Pomeroy Pioneer Portraits

 

January 20, 2022



Ten years ago

January 18, 2012

The Pacific Power Foundation has awarded a $5,000 grant to the Eastern Washington Agricultural Museum (EWAM) to help support the construction of a critically needed building at the Garfield County Fairgrounds. The museum has been preserving the history of agriculture in the northwest since its inception. The EWAM committee has been receiving, restoring historical farm equipment and has simply run out of room in the existing building.

Pomeroy Chamber of Commerce is accepting bids for catering for its Annual Awards Banquet. This year’s Banquet has a Hawaiian Luau theme and will be hosted Saturday, March 10, at 6 p.m. according to chamber director Stephanie Newberg.

Twenty-five years ago

January 22, 1997

Angie Gates, Pomeroy High School’s 1996-97 Junior Miss, is in Pullman this week for the Washington state program at Beasley Coliseum. Forty-two participants from across the state will compete for more than $10,000 in scholarships in the programs Thursday, Friday, and Saturday nights.
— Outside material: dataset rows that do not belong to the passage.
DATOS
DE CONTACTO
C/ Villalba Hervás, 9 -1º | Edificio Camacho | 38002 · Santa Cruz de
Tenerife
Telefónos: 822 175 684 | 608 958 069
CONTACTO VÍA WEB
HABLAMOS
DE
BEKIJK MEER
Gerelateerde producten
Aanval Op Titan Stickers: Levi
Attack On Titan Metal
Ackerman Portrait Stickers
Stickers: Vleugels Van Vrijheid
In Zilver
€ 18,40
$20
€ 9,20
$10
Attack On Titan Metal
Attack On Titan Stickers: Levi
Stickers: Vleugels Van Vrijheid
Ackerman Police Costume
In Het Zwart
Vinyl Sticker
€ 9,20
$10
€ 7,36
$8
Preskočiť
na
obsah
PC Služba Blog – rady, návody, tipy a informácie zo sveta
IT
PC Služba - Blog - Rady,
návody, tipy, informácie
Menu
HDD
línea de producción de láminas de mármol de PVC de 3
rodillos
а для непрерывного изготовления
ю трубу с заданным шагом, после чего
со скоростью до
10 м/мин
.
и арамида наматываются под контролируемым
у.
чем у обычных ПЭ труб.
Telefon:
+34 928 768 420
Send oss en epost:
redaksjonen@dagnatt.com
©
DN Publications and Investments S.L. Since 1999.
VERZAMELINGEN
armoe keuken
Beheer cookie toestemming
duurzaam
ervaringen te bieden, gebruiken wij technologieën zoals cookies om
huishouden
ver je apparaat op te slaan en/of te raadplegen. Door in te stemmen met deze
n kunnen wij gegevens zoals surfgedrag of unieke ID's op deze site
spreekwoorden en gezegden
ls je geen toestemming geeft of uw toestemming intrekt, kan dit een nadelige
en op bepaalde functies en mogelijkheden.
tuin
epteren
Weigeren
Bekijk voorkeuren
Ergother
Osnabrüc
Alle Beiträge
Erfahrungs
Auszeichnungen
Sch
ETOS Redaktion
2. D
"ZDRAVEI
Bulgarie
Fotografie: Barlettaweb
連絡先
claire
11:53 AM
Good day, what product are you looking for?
Angie, the daughter of John and Barb Gates of Pomeroy, will perform a ballet she choreographed to the song “Music Box Dancer”.


Pomeroy High School Drama Club will present the play “Deadly Deal” on Wednesday January 29, and Thursday, January 30, 7 p.m. each night, in the high school cafetorium. The play revolves around the murder of Charles Lansing, a devious millionaire with lots of enemies, and the detectives who try to solve the mystery. The two-act play features question-and-answer audience participation between the acts.

Fifty years ago

January 20, 1972

Friends, neighbors and employees banded together last week at Dye Seed Ranch to replace over 1000 feet of roofing, roof purlins and bin walls lost to a strange siphoning wind blast during the wind storm Tuesday, January 11. The massive project was completed last Saturday morning, only four days after the storm.

Under the federal government’s Occupational and Health Act of 1970, slow moving vehicles (SMV) driven by employee-operators must be equipped with the yellow-orange, red-bordered SMV emblem. Washington state is one of the 30 states now having laws regulating the use of the SMV emblem, in addition to the federal law. An SMV is defined as one allowed to use highways but designed to travel no faster than 25 miles per hour.

Seventy-five years ago

January 23, 1947

Washington agricultural experiment station and the crop improvement association are releasing for the first time a new wheat variety for eastern Washington. The variety is called Marfed. It has a smooth white chaff with a beardless head. It grows slightly shorter than, and is equal to Federation in strength of straw. Marfed is a soft white wheat of good quality and is acceptable to the milling industry.

Mr. and Mrs. N.O. Baldwin, former Garfield County residents, and pioneers of this area will celebrate their 60th Wedding anniversary in Seattle, Sunday, January 26, 1947.

One hundred years ago

January 21, 1922

The plan for paving Fourth street between Columbia and Arlington has been modified to the surfacing of this section of street with crushed rock, and the work is in progress. City Engineer Tupper is quoted as saying that that part adjoining the Methodist church property will cost not to exceed $120 for the 240 feet to be improved. The width will be 24 feet.

The navy has been launching airplanes from the decks of battleships for several years, but it has hitherto been necessary always to maneuver the battleship so as to launch the airplane directly into the wind. This would be impossible in actual battle. So the Navy has developed a system whereby an airplane may be catapulted into the wind.